I’ve finally gotten around to reading Peter Baker’s massive front-page story in the Sunday New York Times about Obama as commander in chief. I share some of the disquiet expressed by Jennifer Rubin about the president’s lack of knowledge and interest in defense affairs, but that’s hardly unusual for a chief executive. With his focus on domestic policy and his view that foreign crises are an unwelcome “distraction,” Obama echoes most recent presidents, including both Bill Clinton and George W. Bush. Bush, of course, shed that outlook after 9/11, whereas Obama hasn’t — yet. I predict he will before long because he will realize what most presidents realize: that they have the greatest impact in foreign affairs and national-security policy, whereas on domestic issues, they have to beg for help from a recalcitrant Congress. So far, Obama has managed to push most of his agenda through the Hill, but that is likely to change after the November elections bring big gains for Republicans; after that he will probably find foreign affairs a relief rather than a burden.

In the meantime, however, I was not wholly depressed by Baker’s article. There were, I believe, some positives in it, including the revelation that it was Obama’s personal brainstorm to replace General McChrystal with David Petraeus in Afghanistan (Bob Gates evidently wanted to keep McChrystal on with a reprimand).
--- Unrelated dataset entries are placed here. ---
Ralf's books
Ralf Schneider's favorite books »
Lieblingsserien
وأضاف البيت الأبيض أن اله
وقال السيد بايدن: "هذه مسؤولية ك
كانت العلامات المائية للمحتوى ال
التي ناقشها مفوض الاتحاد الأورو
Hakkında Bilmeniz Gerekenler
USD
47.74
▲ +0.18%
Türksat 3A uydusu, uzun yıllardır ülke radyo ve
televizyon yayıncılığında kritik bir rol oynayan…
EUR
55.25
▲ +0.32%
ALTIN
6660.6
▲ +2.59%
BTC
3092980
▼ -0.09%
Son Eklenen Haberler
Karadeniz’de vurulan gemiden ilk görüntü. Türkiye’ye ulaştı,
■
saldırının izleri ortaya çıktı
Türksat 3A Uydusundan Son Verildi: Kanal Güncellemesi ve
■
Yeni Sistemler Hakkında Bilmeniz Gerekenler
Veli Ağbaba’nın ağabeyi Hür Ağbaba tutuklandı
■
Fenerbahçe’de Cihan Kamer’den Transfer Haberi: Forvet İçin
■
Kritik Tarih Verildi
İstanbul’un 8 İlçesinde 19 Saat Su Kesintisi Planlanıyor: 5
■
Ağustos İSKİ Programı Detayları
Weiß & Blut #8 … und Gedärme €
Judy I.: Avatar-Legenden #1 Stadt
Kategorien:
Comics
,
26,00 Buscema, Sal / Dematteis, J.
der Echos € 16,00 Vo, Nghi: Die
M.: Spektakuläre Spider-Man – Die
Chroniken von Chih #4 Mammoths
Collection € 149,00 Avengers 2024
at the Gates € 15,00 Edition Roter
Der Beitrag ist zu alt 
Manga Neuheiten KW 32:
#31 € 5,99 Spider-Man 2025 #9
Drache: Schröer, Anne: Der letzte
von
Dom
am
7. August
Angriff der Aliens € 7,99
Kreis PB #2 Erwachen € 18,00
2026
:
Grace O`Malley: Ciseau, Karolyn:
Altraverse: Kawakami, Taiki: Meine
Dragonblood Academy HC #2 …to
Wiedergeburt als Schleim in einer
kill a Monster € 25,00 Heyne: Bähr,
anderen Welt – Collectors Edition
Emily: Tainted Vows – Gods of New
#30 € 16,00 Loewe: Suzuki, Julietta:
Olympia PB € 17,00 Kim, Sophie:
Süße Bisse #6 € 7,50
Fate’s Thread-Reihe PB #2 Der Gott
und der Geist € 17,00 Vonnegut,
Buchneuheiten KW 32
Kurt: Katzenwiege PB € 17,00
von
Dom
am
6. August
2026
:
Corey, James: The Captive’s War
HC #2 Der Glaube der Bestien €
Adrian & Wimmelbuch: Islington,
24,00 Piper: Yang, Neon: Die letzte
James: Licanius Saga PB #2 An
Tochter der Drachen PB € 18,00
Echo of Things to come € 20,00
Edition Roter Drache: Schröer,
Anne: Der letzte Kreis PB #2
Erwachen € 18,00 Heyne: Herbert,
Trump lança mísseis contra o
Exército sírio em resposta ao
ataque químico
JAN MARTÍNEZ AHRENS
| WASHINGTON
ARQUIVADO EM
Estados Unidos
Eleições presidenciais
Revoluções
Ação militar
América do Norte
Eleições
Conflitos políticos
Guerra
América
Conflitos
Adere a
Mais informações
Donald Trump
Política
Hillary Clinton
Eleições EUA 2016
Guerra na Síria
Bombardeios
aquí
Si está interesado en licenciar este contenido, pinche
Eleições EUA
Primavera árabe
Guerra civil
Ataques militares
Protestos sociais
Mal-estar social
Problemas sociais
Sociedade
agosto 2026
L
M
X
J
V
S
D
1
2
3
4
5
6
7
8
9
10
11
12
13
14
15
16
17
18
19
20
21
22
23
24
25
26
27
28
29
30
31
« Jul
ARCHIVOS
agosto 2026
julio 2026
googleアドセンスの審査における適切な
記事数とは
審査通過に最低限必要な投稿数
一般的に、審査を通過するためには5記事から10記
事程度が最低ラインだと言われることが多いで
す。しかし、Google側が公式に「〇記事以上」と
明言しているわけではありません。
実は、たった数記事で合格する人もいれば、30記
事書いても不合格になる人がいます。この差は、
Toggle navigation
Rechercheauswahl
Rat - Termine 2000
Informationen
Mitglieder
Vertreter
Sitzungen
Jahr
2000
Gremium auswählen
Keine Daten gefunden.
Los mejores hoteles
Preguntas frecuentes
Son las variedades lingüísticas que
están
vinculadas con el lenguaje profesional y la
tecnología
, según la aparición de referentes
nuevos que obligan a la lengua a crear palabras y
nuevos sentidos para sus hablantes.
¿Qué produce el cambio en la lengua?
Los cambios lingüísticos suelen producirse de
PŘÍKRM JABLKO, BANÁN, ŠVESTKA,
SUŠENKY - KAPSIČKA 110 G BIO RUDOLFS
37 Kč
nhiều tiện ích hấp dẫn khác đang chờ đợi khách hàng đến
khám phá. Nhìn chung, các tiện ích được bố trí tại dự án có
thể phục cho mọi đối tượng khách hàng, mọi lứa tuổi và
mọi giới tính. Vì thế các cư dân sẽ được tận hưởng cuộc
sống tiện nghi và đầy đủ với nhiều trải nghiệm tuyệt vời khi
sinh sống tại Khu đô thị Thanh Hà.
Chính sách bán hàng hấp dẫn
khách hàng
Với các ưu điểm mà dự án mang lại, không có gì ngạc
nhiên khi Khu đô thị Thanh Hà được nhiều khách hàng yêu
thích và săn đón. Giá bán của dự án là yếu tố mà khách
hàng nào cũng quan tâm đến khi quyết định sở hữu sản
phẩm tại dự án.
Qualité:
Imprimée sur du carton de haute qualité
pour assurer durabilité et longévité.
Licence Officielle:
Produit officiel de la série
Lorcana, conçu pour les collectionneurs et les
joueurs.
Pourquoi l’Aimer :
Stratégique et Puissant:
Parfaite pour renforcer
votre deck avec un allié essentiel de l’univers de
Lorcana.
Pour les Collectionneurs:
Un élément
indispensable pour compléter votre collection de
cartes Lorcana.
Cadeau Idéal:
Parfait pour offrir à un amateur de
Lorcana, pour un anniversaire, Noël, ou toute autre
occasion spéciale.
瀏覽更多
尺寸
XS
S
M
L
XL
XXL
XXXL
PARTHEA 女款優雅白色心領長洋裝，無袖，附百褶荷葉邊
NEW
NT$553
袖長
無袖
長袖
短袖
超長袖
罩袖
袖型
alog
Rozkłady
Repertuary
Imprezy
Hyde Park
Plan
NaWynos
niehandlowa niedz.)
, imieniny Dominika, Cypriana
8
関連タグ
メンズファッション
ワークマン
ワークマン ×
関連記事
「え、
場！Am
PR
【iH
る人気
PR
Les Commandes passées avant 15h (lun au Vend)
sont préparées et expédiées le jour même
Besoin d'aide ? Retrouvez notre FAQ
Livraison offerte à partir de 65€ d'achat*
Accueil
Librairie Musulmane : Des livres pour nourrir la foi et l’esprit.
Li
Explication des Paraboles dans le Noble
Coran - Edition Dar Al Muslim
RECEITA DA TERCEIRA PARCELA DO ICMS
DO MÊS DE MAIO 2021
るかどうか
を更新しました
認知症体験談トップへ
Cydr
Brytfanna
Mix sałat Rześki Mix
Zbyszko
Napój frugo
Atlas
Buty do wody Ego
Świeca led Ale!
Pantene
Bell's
That was surely a brilliant stroke and speaks well to his creativity and his ability to be decisive. More than that, I was cheered by this line:

When he held a videoconference on Iraq on his first full day in office, officials recalled, he said: “Guys, before you start, there’s one thing I want to say to you and that is I do not want to screw this up.”

That sentiment — “I do not want to screw this up” — explains a lot. It explains why Obama has gone more slowly on the Iraq withdrawal than the left would have liked and why he has bucked his liberal base to build up U.S. forces in Afghanistan. For all his obsession with domestic issues, he evidently realizes that losing wars is bad for a president’s reputation. That’s good for those of us who believe that it’s vitally important for the country’s interests to win the wars in Afghanistan and Iraq. However reluctantly, Obama apparently has come to share that belief.